The dissent mistakenly posits that the majority failed to “cite a single authority for supporting [our] position” that plaintiff was required to submit proof of the timely notice for the IMEs in order to make a prima facie showing of entitlement to judgment as a matter of law. In Unitrin Advantage Ins. Co. v Bayshore Physical Therapy, PLLC, we explicitly held that “[p]laintiff satisfied its prima facie burden on summary judgment of establishing that it requested IMEs in accordance with the procedures and time frames set forth in the no-fault implementing regulations, and that defendants’ assignors did not appear” (82 AD3d at 560 [emphasis added]).

Likewise, the dissent points out that “the majority negates the precedential authority of Lucas.” Contrary to the dissent’s assertion, Lucas does not support its position since in Lucas, the defendant did not argue on appeal that the plaintiff failed to satisfy its prima facie burden on summary judgment of establishing that it requested IMEs in accordance with the procedures and time frames set forth in the no-fault implementing regulations. Here, in contrast, the issue of whether plaintiff met its burden of showing compliance with the applicable time frame was fully briefed on appeal.

Also, contrary to the dissent’s suggestion, defendant was not in the best position to determine whether plaintiff complied with the 30-day requirement. As the dissent acknowledges, the 30-day period with which the IME was supposed to be scheduled is measured from the date on which plaintiff received the prescribed verification form from defendant. Yet, no evidence in affidavit form or any other form has been submitted by plaintiff indicating the date upon which plaintiff received the verification from defendant. Thus, contrary to the dissent’s assertion, it does not “appear[ ] from the record that plaintiff in fact may well have complied with the requirement in question.”

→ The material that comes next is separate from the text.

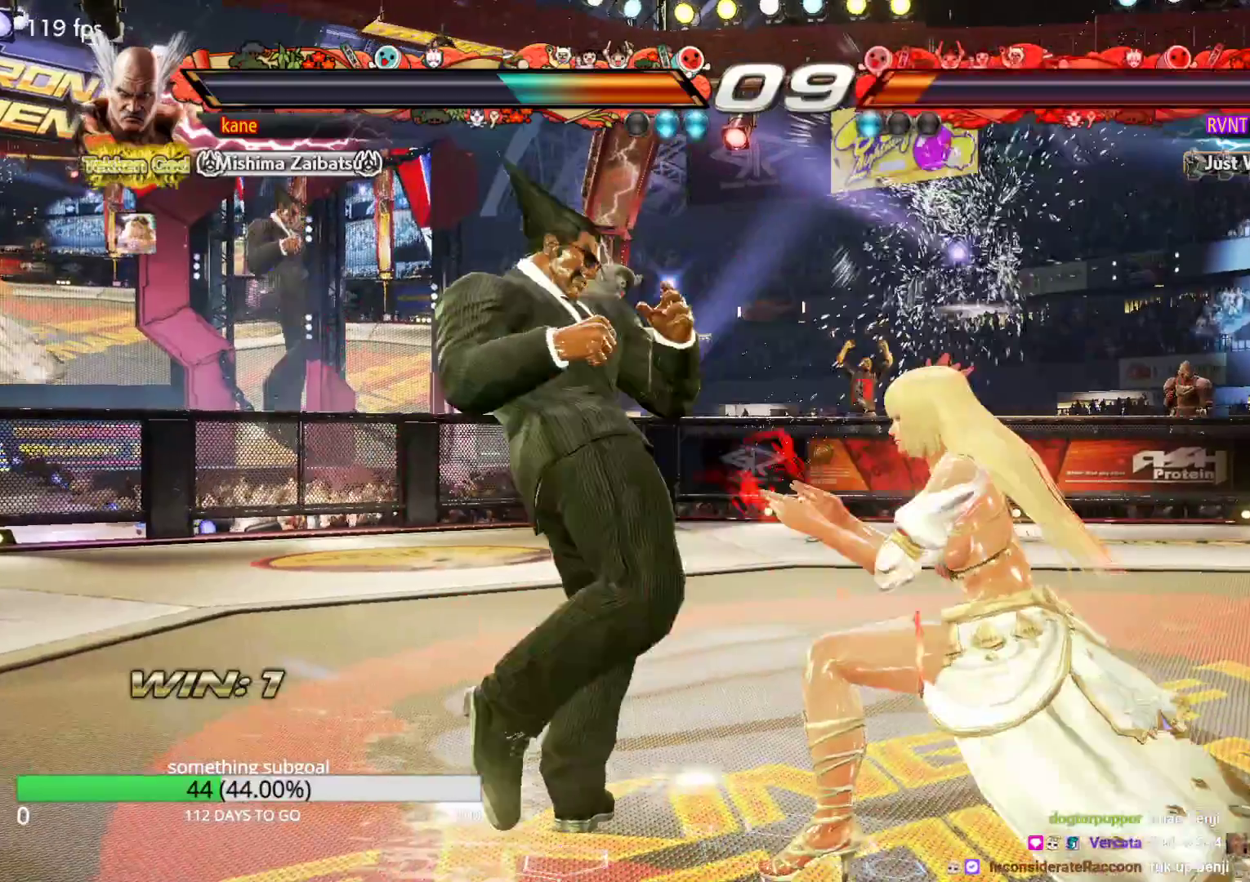
{"buttons": [], "left_stick": "down-right", "events": [[50, "SQUARE", "up"], [217, "SQUARE", "down"], [383, "SQUARE", "up"]]}
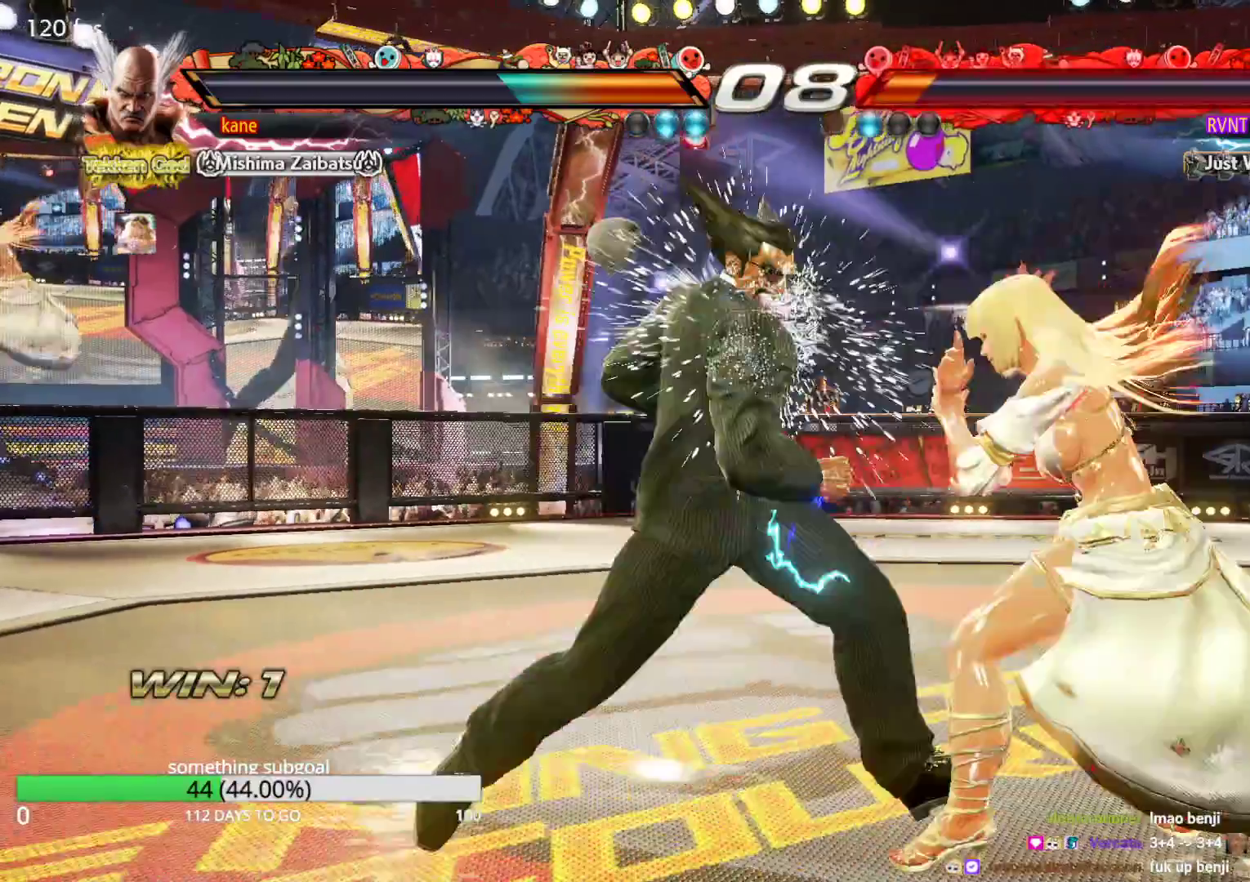
{"buttons": [], "left_stick": "center", "events": [[50, "left_stick", "center"], [300, "left_stick", "down"], [383, "left_stick", "center"]]}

Finally, the dissent argues that a plaintiff’s failure to comply with the 30-day time frame for the scheduling of the IME does not affect a plaintiff’s right to deny a claim for services rendered to the insured after the date of the IME for which the insured failed to appear. This contention, however, was never raised by plaintiff in its appellate brief and we therefore decline to consider it. Concur—Renwick, Moskowitz, Richter and Clark, JJ.

Friedman, J.P., dissents in a memorandum as follows: I respectfully dissent.

The point on which the majority affirms the denial of summary judgment to the plaintiff insurer—the absence of evidence as to whether the independent medical examinations (IMEs) for which the insured injured person failed to appear were scheduled within the 30-day time frame contemplated by Insurance Department Regulations (11 NYCRR) § 65-3.5 (d)—was not raised by the defendant medical vendor (Longevity) in its opposition to plaintiff’s motion for summary judgment. Rather, Longevity raised the point for the first time in its brief opposing plaintiff’s appeal. Had Longevity raised this issue in opposing the motion, plaintiff may well have been able to establish compliance with the regulation in question.

It is undisputed that plaintiff has established that it sent notices of two successive IMEs to the insured and that the insured failed to appear for either IME—a breach of a condition precedent under the policy (as set forth by the mandatory personal injury protection endorsement prescribed by 11 NYCRR 65-1.1 [d]) that ordinarily would vitiate coverage for the loss (see Unitrin Advantage Ins. Co. v Bayshore Physical Therapy, PLLC, 82 AD3d 559 [1st Dept 2011], lv denied 17 NY3d 705 [2011]). Notwithstanding the undisputed failure of the insured (Longevity’s assignor) to appear for the scheduled IMEs, Longevity argues—as previously noted, for the first time on appeal—that plaintiff is not entitled to summary judgment because the record does not affirmatively establish that it complied with a regulation addressing the timing of the first IME. The subject regulation, 11 NYCRR 65-3.5 (d), provides that an insurer wishing to require an IME as additional verification of a claim for motor vehicle no-fault benefits after receipt of the initial prescribed verification “shall schedule the examination to be held within 30 calendar days from the date of receipt of the prescribed verification forms.”[FN1]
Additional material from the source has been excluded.